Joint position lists
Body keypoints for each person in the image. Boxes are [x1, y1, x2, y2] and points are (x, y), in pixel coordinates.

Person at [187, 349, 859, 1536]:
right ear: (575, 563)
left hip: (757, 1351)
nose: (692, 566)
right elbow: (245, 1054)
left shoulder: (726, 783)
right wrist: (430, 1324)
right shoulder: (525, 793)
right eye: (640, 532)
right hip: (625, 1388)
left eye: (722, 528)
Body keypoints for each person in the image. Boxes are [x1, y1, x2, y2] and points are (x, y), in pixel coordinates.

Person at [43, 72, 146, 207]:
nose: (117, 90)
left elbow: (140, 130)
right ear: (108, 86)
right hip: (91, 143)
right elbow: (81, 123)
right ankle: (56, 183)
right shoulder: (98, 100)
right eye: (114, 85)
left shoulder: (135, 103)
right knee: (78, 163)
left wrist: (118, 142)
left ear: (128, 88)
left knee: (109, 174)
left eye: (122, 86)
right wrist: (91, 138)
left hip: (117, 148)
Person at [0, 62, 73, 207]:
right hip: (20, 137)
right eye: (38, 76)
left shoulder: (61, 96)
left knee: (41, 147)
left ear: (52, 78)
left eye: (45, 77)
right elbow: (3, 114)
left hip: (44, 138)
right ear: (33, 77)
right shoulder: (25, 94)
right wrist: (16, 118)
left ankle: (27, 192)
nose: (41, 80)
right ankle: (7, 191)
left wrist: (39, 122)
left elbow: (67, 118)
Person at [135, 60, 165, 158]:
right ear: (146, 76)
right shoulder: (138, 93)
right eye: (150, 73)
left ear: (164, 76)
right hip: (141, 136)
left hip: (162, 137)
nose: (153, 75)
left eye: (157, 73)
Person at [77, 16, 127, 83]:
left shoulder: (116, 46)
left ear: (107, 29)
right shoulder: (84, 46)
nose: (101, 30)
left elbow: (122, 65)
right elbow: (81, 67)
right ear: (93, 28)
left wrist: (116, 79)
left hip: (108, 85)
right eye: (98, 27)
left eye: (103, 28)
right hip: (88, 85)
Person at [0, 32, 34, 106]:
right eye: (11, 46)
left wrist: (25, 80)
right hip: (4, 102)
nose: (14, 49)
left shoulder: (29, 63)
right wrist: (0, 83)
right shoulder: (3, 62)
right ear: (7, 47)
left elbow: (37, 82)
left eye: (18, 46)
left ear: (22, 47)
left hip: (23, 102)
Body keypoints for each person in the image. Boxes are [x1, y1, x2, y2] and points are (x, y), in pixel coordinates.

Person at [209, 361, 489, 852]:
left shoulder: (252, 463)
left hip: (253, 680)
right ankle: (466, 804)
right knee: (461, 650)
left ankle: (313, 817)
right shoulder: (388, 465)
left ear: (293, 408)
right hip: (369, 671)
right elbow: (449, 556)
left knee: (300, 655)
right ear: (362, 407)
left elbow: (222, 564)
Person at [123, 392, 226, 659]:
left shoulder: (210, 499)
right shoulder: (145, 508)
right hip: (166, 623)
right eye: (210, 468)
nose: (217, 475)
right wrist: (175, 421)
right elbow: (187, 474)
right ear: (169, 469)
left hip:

Problem to solve
Using the data above, say how many lines include "ankle". No other reply is needed.

Solution
5